Videoimpressionen aus dem Wuppertaler Opernhaus:

Pina Bausch’s legendäres „Café Müller“ erstmals in Wuppertal mit dem Sinfonieorchester Wuppertal unter der Leitung von Henrik Schaefer – Zur Erinnerung veröffentlichen wir hier nochmals einen Ausschnitt der Nachtkritik aus 2017,  – (Unsere ausführliche Besprechung folgt morgen)

„Café Müller / Das Frühlingsopfer“
vom Tanztheater Wuppertal Pina Bausch

Eine Nachtkritik von Nicole Strecker vom 24.Februar 2017

Es wird immer das Stück bleiben, in dem sie am meisten fehlt und zugleich: am stärksten spürbar ist. Das 1978 entstandene „Café Müller“, in dem Pina Bausch noch im Jahr vor ihrem Tod selbst mittanzte. Seit jeher wird es im „Doppelpack“ mit ihrem drei Jahre früher uraufgeführten „Frühlingsopfer“ gezeigt. Intim-individuelles Tanztheater und kollektiv-ekstatischer Ritualtanz. Bei der aktuellen Wiederaufnahme schien sich im „Café Müller“ ein weichzeichnender Schleier über die Trauernden und Liebenden gelegt zu haben. Schön – und entrückt. Das archaische Ensemblestück hingegen hat nichts von seiner brutalen Kraft verloren. So gab es – wie immer – standing ovations in der – wie immer – ausverkauften Oper.

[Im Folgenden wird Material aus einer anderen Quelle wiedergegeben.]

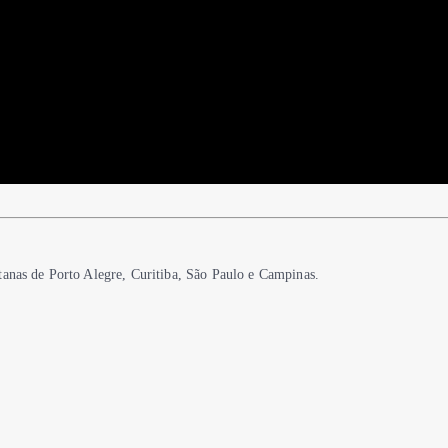
tanas de Porto Alegre, Curitiba, São Paulo e Campinas.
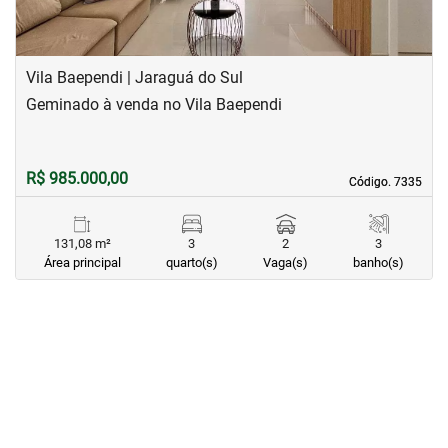
Vila Baependi | Jaraguá do Sul
Geminado à venda no Vila Baependi
R$ 985.000,00
Código. 7335
Código. 7335
131,08 m²
3
2
3
Área principal
quarto(s)
Vaga(s)
banho(s)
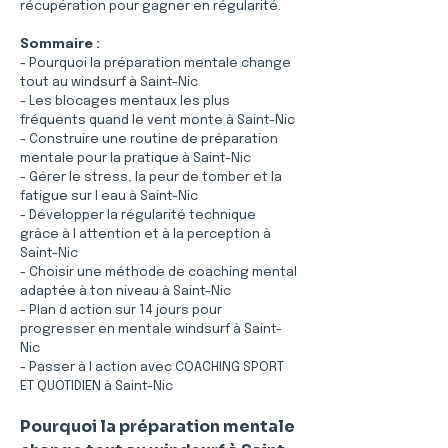
récupération pour gagner en régularité.
Sommaire :
- Pourquoi la préparation mentale change 
tout au windsurf à Saint-Nic
- Les blocages mentaux les plus 
fréquents quand le vent monte à Saint-Nic
- Construire une routine de préparation 
mentale pour la pratique à Saint-Nic
- Gérer le stress, la peur de tomber et la 
fatigue sur l eau à Saint-Nic
- Développer la régularité technique 
grâce à l attention et à la perception à 
Saint-Nic
- Choisir une méthode de coaching mental 
adaptée à ton niveau à Saint-Nic
- Plan d action sur 14 jours pour 
progresser en mentale windsurf à Saint-
Nic
- Passer à l action avec COACHING SPORT 
ET QUOTIDIEN à Saint-Nic
Pourquoi la préparation mentale 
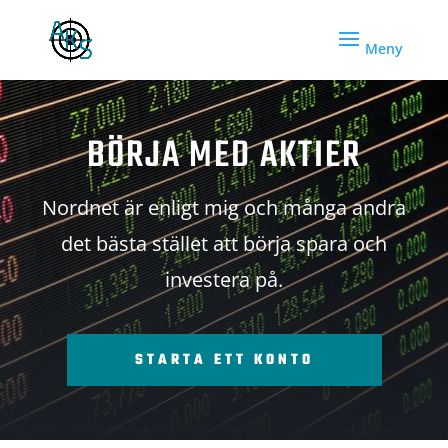
BÖRJA MED AKTIER
Nordnet är enligt mig och många andra
det bästa stället att börja spara och
investera på.
STARTA ETT KONTO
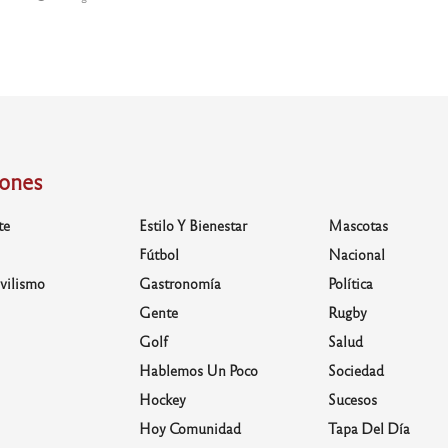
iones
te
Estilo Y Bienestar
Mascotas
Fútbol
Nacional
vilismo
Gastronomía
Política
Gente
Rugby
Golf
Salud
Hablemos Un Poco
Sociedad
Hockey
Sucesos
Hoy Comunidad
Tapa Del Día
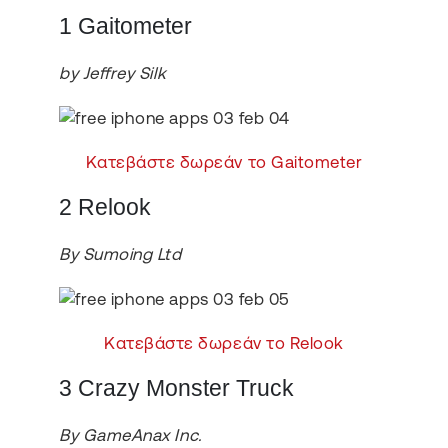
1 Gaitometer
by Jeffrey Silk
Κατεβάστε δωρεάν το Gaitometer
2 Relook
By Sumoing Ltd
Κατεβάστε δωρεάν το Relook
3 Crazy Monster Truck
By GameAnax Inc.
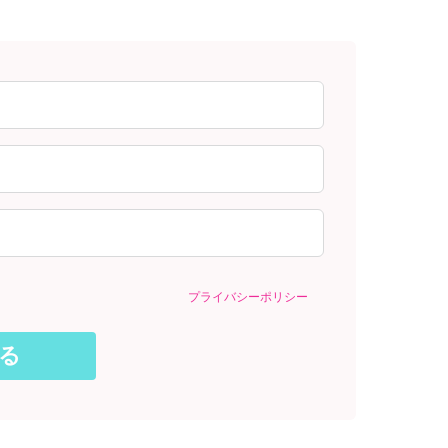
プライバシーポリシー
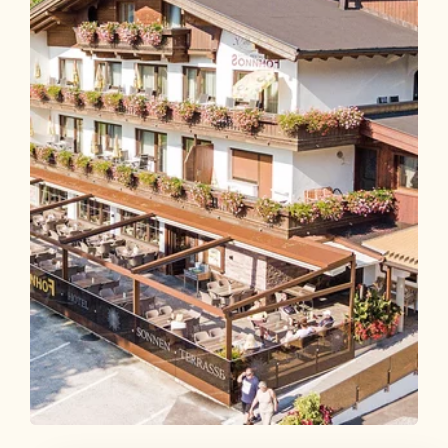
Hotel-Restaurant Sonnhof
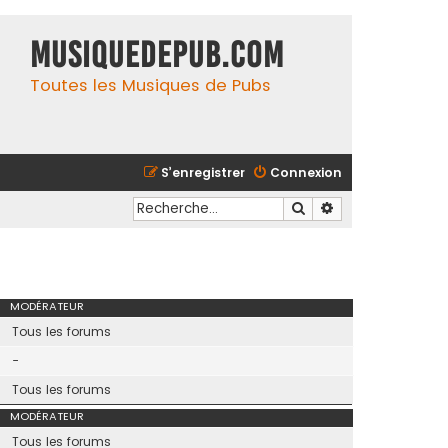
MusiqueDePub.com
Toutes les Musiques de Pubs
S’enregistrer
Connexion
Rechercher
Recherche avancé
MODÉRATEUR
Tous les forums
-
Tous les forums
MODÉRATEUR
Tous les forums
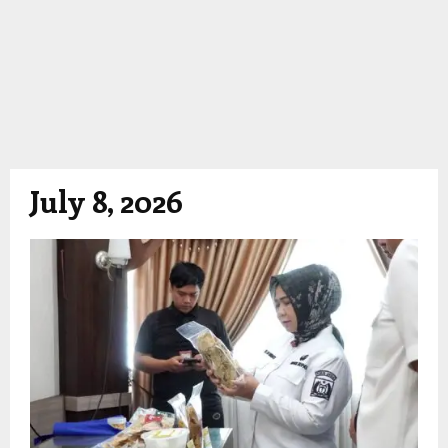
July 8, 2026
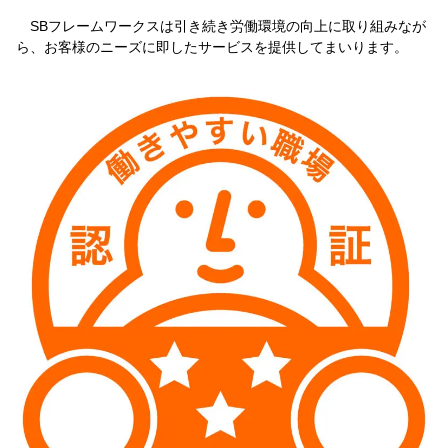
SBフレームワークスは引き続き労働環境の向上に取り組みなが
ら、お客様のニーズに即したサービスを提供してまいります。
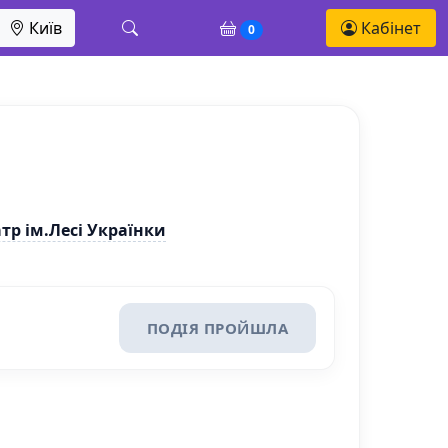
Київ
Кабінет
0
р ім.Лесі Українки
ПОДІЯ ПРОЙШЛА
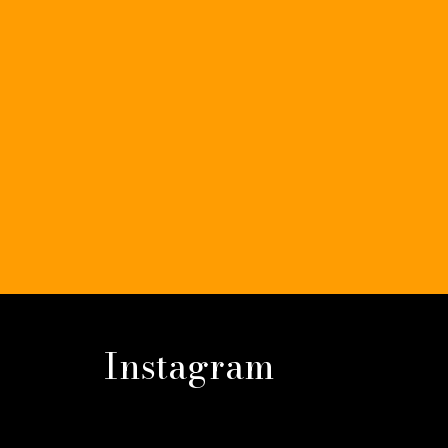
Instagram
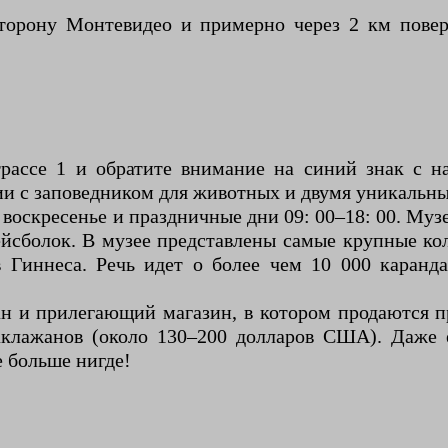
 сторону Монтевидео и примерно через 2 км поверн
трассе 1 и обратите внимание на синий знак с н
ии с заповедником для животных и двумя уникальн
 сб, воскресенье и праздничные дни 09: 00–18: 00. 
бейсболок. В музее представлены самые крупные к
 Гиннеса. Речь идет о более чем 10 000 каранд
ан и прилегающий магазин, в котором продаются пр
аклажанов (около 130–200 долларов США). Даже е
е больше нигде!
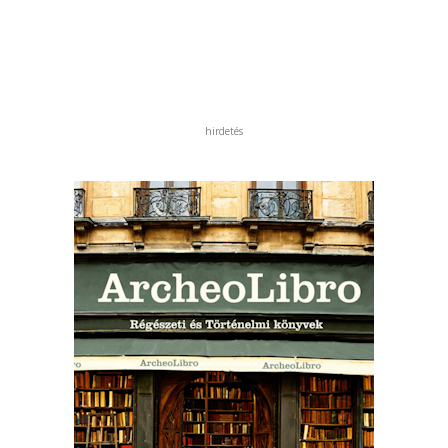
hirdetés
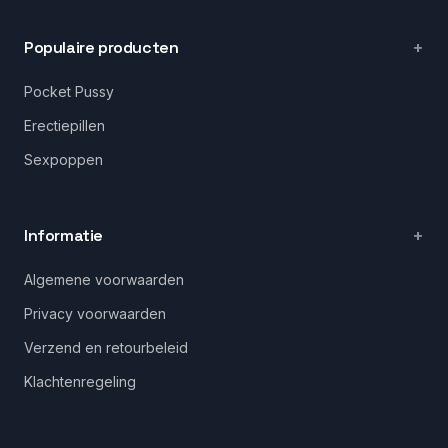
Populaire producten
Pocket Pussy
Erectiepillen
Sexpoppen
Informatie
Algemene voorwaarden
Privacy voorwaarden
Verzend en retourbeleid
Klachtenregeling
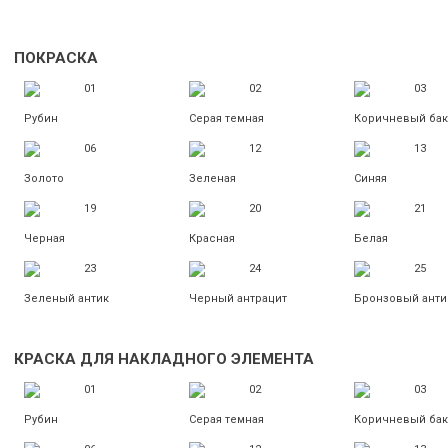
ПОКРАСКА
01
02
03
Рубин
Серая темная
Коричневый ба
06
12
13
Золото
Зеленая
Синяя
19
20
21
Черная
Красная
Белая
23
24
25
Зеленый антик
Черный антрацит
Бронзовый анти
КРАСКА ДЛЯ НАКЛАДНОГО ЭЛЕМЕНТА
01
02
03
Рубин
Серая темная
Коричневый ба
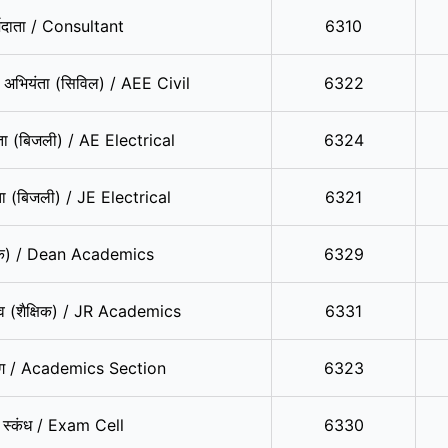
्शदाता / Consultant
6310
 अभियंता (सिविल) / AEE Civil
6322
ा (बिजली) / AE Electrical
6324
ंता (बिजली) / JE Electrical
6321
्षिक) / Dean Academics
6329
चिव (शैक्षिक) / JR Academics
6331
ुभाग / Academics Section
6323
षा स्‍कंध / Exam Cell
6330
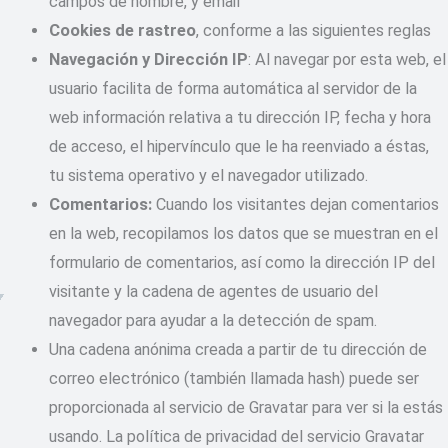
campos de nombre, y email
Cookies de rastreo
, conforme a las siguientes reglas
Navegación y Dirección IP
: Al navegar por esta web, el
usuario facilita de forma automática al servidor de la
web información relativa a tu dirección IP, fecha y hora
de acceso, el hipervínculo que le ha reenviado a éstas,
tu sistema operativo y el navegador utilizado.
Comentarios:
Cuando los visitantes dejan comentarios
en la web, recopilamos los datos que se muestran en el
formulario de comentarios, así como la dirección IP del
visitante y la cadena de agentes de usuario del
navegador para ayudar a la detección de spam.
Una cadena anónima creada a partir de tu dirección de
correo electrónico (también llamada hash) puede ser
proporcionada al servicio de Gravatar para ver si la estás
usando. La política de privacidad del servicio Gravatar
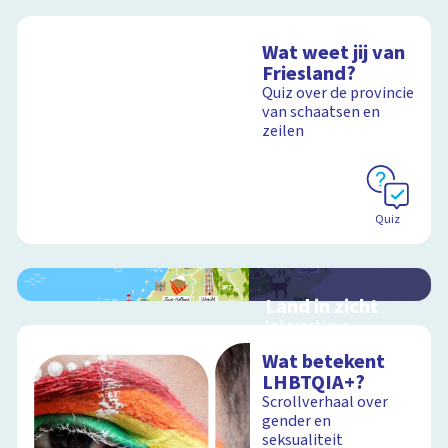
Wat weet jij van
Friesland?
Quiz over de provincie
van schaatsen en
zeilen
Quiz
Land in zicht
Interactieve
schoolplaat over de
Wat betekent
twaalf provincies van
LHBTQIA+?
Nederland
Scrollverhaal over
gender en
seksualiteit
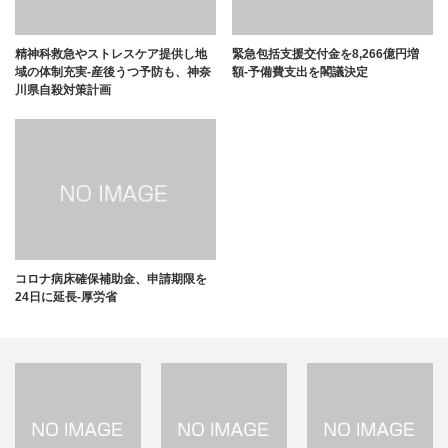
精神科救急やストレスケア提供し地
緊急包括支援交付金を8,266億円増
域の体制充実-産後うつ予防も、神奈
額-予備費支出を閣議決定
川県自殺対策計画
コロナ病床確保補助金、申請期限を
24日に延長-厚労省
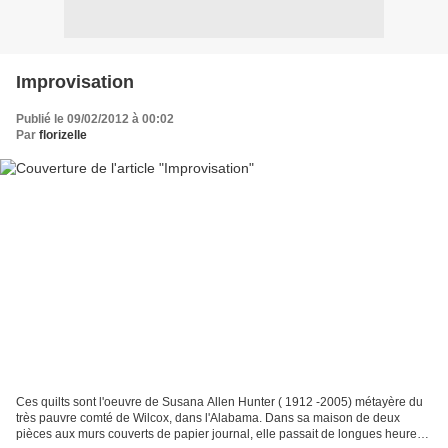
Improvisation
Publié le 09/02/2012 à 00:02
Par
florizelle
Ces quilts sont l'oeuvre de Susana Allen Hunter ( 1912 -2005) métayère du
très pauvre comté de Wilcox, dans l'Alabama. Dans sa maison de deux
pièces aux murs couverts de papier journal, elle passait de longues heures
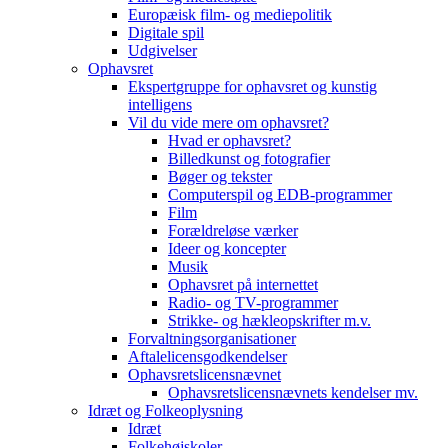
Europæisk film- og mediepolitik
Digitale spil
Udgivelser
Ophavsret
Ekspertgruppe for ophavsret og kunstig
intelligens
Vil du vide mere om ophavsret?
Hvad er ophavsret?
Billedkunst og fotografier
Bøger og tekster
Computerspil og EDB-programmer
Film
Forældreløse værker
Ideer og koncepter
Musik
Ophavsret på internettet
Radio- og TV-programmer
Strikke- og hækleopskrifter m.v.
Forvaltningsorganisationer
Aftalelicensgodkendelser
Ophavsretslicensnævnet
Ophavsretslicensnævnets kendelser mv.
Idræt og Folkeoplysning
Idræt
Folkehøjskoler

Wuppertal international. Die Garderobiere wechselt für ihre Kundschaft immer wieder ins Englische. Der linke Sitznachbar mit Politiker-Potenz-Gebahren murmelt italienisch. In der Schlange vor der Toilettentür schnattern extravagant gekleidete Spanierinnen. Tänzer des „Royal Ballets of Flanders“ tauschen sich in der Pause unüberhörbar über ihren „favourite character of the piece“ aus und wer weiß, welche Prominenz sich noch im enggebauten 700-Sitze-Opernhaus im so gar nicht pittoresken Stadtteil Barmen tummelt. Die Welt spricht über Pina Bausch, über zwei gut 40 Jahre alte Stücke, die einfach zum „must-have-seen“ im Theater-Repertoire gehören.

Wuppertal Pressebilder Café Müller 2017 Meyer_Originals 6

Der Zuschauersaal hüstelt sich noch zurecht, das Theater liegt im Dämmer, da öffnet sich auf der Bühne eine Glastür. Eine Frau huscht herein, ihr weißes Hemdchen leuchtet in der Dunkelheit. Eine Schlafwandlerin? Ein Spuk? Kein Spuk. Ihr Körper rumpelt hörbar gegen einen der vielen herumstehenden Stühle und Tische. Viele Jahre lang war das Pina Bausch, die Solinger Gastwirttochter, die sich nachts in ihr „Café Müller“ schlich, die bloßen Arme ausgestreckt, somnambul und sehnsuchtsvoll. Das weiße Trägerkleidchen schlottert nachlässig am dünnen Körper, offenbart den Brustansatz, feminine Verletzlichkeit. Für die anderen Personen, die später auf die Bühne kommen, wird sie seltsam unsichtbar bleiben. Eine stille Beobachterin der Liebesexzesse der anderen, ihrer Verzweiflung, ihrer Lächerlichkeit.

Es lässt sich wohl nicht vermeiden, dass heute jede Wiederaufnahme dieses Signaturstücks von Pina Bausch zum Requiem wird. Todernst ist es ohnehin, mit seinen herzzerreissend traurigen Arien von Henry Purcell. Mit dem Paar, dass sich im selben Moment leidenschaftlich umarmt und fallenlässt, der einsam herumtippelnden Frau mit roter Dirnenperücke und dem mitfühlenden Helfer, der nichts gegen den abgründigen Seelenschmerz ausrichten kann – nur die aufbegehrenden Körper schützt er, indem er hastig Stühle aus dem Weg räumt, wenn die Trauernden durch den Raum rasen, sich gegen Wände werfen, zu Boden stürzen. Todernst – und doch wie ein fremder Traum. Denn auch wenn die heutigen Tänzer ihre Rollen makellos füllen, ihre Körper nicht schonen, das Leiden suchen, so wirkt der Szenerie doch, als gehörte die intime Tragik nicht ihnen. Ein „in Memoriam“, gezeigte, nicht durchlebte Pein – wenngleich ein immer noch sehr ästhetisch anzusehendes ‚Flashback‘, das Ehrfurcht vor der strengen choreografischen Komposition gebietet, wo es Empathie nicht mehr erzwingt.